▶ **Selection**
Brian Campbell: And then once we had the algorithm we wanted in place, we set it up behind the API that the product development team had already built and the product manager started playing with it, but they were getting weird results. As I mentioned, it was taking a long time and they were not getting the results that was expected, but we didn't have enough data points from just the one product manager to see what was going wrong. So that product manager suggested an internal alpha. Okay, let's take this clustering feature, let's put it in front of other people in the company. See what's going on. See if it's just me or if there's something wrong.

Brian Campbell: And turned out, there were some things that were really wrong with their algorithm. There were lots of weird edge cases with the language processing we hadn't considered. People were submitting stickies that only had stock words in them, or they would be stickies with essays and a real life brainstorming session that we got to participate in and we saw them. They brought us a document that had hundreds and hundreds of sticky notes while we were expecting, in all of our test cases on the data science time, no more than 100. So that would... We're running out of memory. We were breaking down really quickly.

Brian Campbell: So being able to go to a customer that's around us, see their problem, fix it really fast, put it in front of them again, we're able to iterate really quickly and then get to something better, something better for our customers, faster than if we had tried to fix everything up front. And of course, there were things we never thought about that came out of this internal alpha and then actual customers would give us feedback too, and we'd fix it and we'd continue to iterate that way.

View Monitoring and MLOps

Adel Nehme: That's great. And I'd love to dive deeper into this and discuss the monitoring aspect of a project. So a lot of the times, data teams work on a model, deploy it and then problems arise in production. So how important do you view monitoring and MLOps and who do you think should own it?

Brian Campbell: All right. So monitoring is incredibly important. When we create a model and release it into the world, our intent is to change the world in some way and so our model by definition becomes inaccurate very quickly. But we also have the world around the model changing as well. We frequently see marketing changing who it's targeting and so our customer mix is going to change. We're going to see third party APIs change the way they work.

Brian Campbell: We have one model that's based on Zendesk. Zendesk changed their API and we didn't have the right monitoring in place to detect that we weren't getting the same data format as we were before and thus, we weren't getting the results we were getting before until somebody brought it up much too late that they had stopped seeing what they had expected. That's really a situation you don't want to be in. So getting that monitoring in place around your accuracy, around your business metrics is very important.

Brian Campbell: In terms of who should own it, difficult question because you need someone... You need a pioneer organization that is an expert in kind of your infrastructure for monitoring infrastructure and an expert in the data science side, expert in the product side. We've built up a data infrastructure team that combines the need for data engineering in these data pipelines as well as support for data science and that's been the team that's owned monitoring so far and that's worked for us. It's an engineering team that kind of cares about everything so they can put that monitoring in place, but it's a difficult skillset to find and difficult skillset to train. So we're all working towards it together.

▶ **What the exercise asks**
Resume the interview about model monitoring after its last sentence, carrying on in the same conversational manner.

▶ **Information supplied**
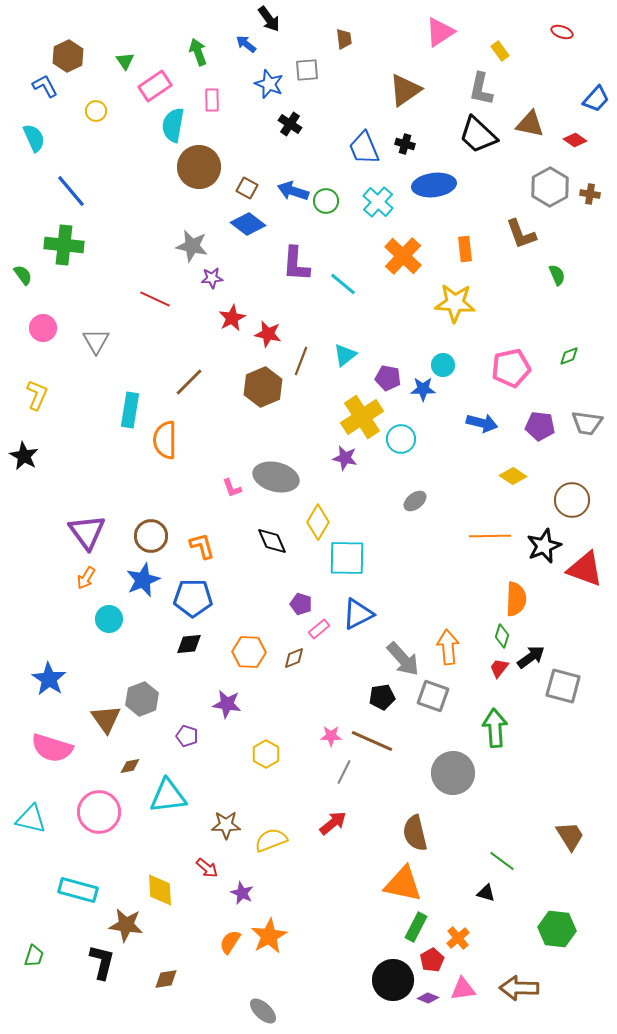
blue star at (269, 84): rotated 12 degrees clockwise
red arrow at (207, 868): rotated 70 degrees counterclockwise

▶ **Written reply**
Adel Nehme: Given this is a relatively nascent space, what do you think are some of the tools that kind of help teams monitor models and production?

Brian Campbell: So we inherited from our SRE DevOps team, Datadog, which is mostly a tool for... You can throw in numbers at it and then monitor how those numbers go up and down. And just the ease of doing that... It seems like a simple thing to do, but doing that at scale is very difficult so having a tool that handles that for is nice, and then it notifies us via Slack or we can set up a... For very important things. We can set up an alert through something like PagerDuty to tell us that something is broken. It needs to get changed.

Brian Campbell: But honestly, we've had to build a lot of stuff ourselves as well. It's not as mature a space as DevOps so there's going to be a lot of kind of hacking things together yourself. As we write, we write airflow dags that monitor systems and then do Slack notifications or kickoff retrainings.

Tools

Adel Nehme: Are there any particular tools that you're excited about?

Brian Campbell: One thing I've been impressed by are tools like... They're on the kind of the input side rather than the output side. There's tools like Great Expectations or Monte Carlo, who I know was on the show a couple weeks ago, that let you keep a really good eye on the data that's coming in and making sure it doesn't change.

Brian Campbell: One can tell you that you need to retrain if it changes too much or at least can tell you something has changed and you need to go figure it out. I really am looking for tools that keep an eye on output as well, making sure that what your model's outputting is still what you expect from it.

Adel Nehme: I'd love to segue here more to discuss how the data team fits within the organization and how important for data leaders is it to build relationships with the rest of the organization so that they're consistently iterating on high value projects.

Adel Nehme: Obviously, a lot of the high value problems waiting to be solved by the data team sit within functional business units. So how can the data team establish trust and friendship with these business units so that these business units become strong customers of the data team solutions?

Brian Campbell: I'll be honest up front, I don't have a good strong process for this and it's maybe because I haven't worked out enough, maybe because it's just... It's a much more human problem than what I'm used to dealing with in engineering and data scientist. But there are some things I found that work.

Brian Campbell: So first thing I found is that people like talking about the problems they're facing as long as they're interesting. so taking that time to take organizational leaders to lunch or to a coffee and just letting them open up about what they're dealing with will give you a lot of insight into what's going on and build a lot of trust by showing that you care about what's going on through the company. Once you have that catalog of problems in your company, then you can come back to data science team or analysts team and say, "Hey, which of these problems would be good for us to solve? Which of these are inherently data problems?" From there, you can come back and say, "Hey, I thought about your problem. I think we can put a solution together. Who's the right person in your organization to own creating a solution with us." And now you have a relationship that's more formalized and you can start going towards building your solutions.

Adel Nehme: And how do you go about prioritization based on the problems? Do you integrate the functional leaders in the prioritization process or is this owned by the analytics team entirely?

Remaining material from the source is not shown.